With very frightening people I walk very carefully, not wanting to make waves with Gloria II. You left, afraid, at least able to articulate your fear. I was numb. Or the remnant brethren ran you off. But the point was, you left without me. You said you needed space. I thought you were already emotionally tied into women at your job, or at least one. After all, we met in unfaithfulness to our first spouses.
James had the wide territory of my heart. Yet, his Leave-It-To-Beaver Willow Glen heritage made him hide in “keeping it positive.” Mr. K, I could not tell you my problems, nor speak what was wrong with me. I was becoming something monstrous and while you watched from your superior perch. I had to bear it alone, like your alcoholic Mom. I winced at how superior you acted around her and should have known I’d wind up in the same brain map, sooner or later.

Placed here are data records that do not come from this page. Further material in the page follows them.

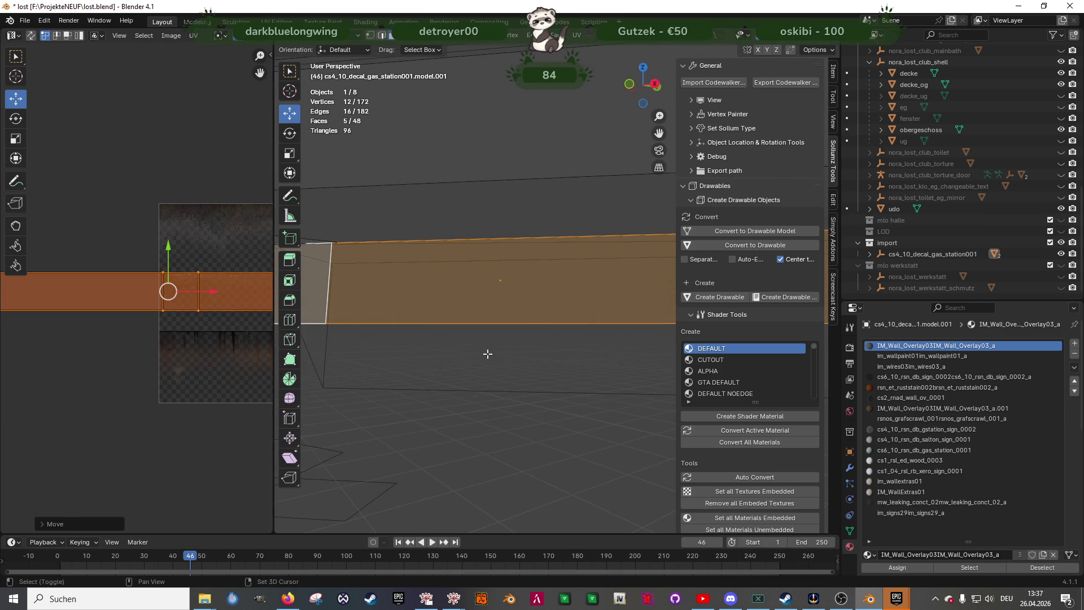
pyautogui.press('z')
pyautogui.moveTo(486, 361)
pyautogui.mouseDown(button='middle')
pyautogui.moveTo(475, 364)
pyautogui.moveTo(496, 358)
pyautogui.moveTo(476, 327)
pyautogui.moveTo(438, 344)
pyautogui.moveTo(557, 298)
pyautogui.mouseUp(button='middle')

So I broke our legal bond, with the most deliberate sadness ever. It was March 4th when I had the papers served. I fiercely wanted not to love someone who would walk by me weeping piteously on his recliner while he collected his Fiesta ware and homemade jam. Your apologetic air wasn’t enough to save me. Years later, I would stop looking back in regret, and stop longing for the simple comfort we took in each other. The ache of seeing another put his arm around his girl, or two being silly in a grocery store. The pain of spring blossoms screaming I’m alone without you.
Once we walked, you as Abe Lincoln in a 4th of July parade, which suited you to a T. I, of course, worked well as the short wife, eccentric and supposedly mentally ill. I remember that now, since Speilberg’s film is out. I rankle with the memory that you actually wrote Gloria II you thought I had a history of mental illness, assuming my sibling suicides qualified you to be superior. Trying to take the world view of a fundamentalist and losing the love of my life…tested my sanity all right. Yes, I seemed crazy trying to loathe someone I loved.
And that’s not the real tragedy. Not the great loss. The lie of a sealed system of “correct” belief that was paraded as salvation was tragic. The unabated emotional cruelty of cult leadership was obscene. However, the sad piece is that I married you when I never believed you’d stay with me. Was it all my self-full filling prophesy, or should I have trusted my intuition and turned you down the second time you proposed?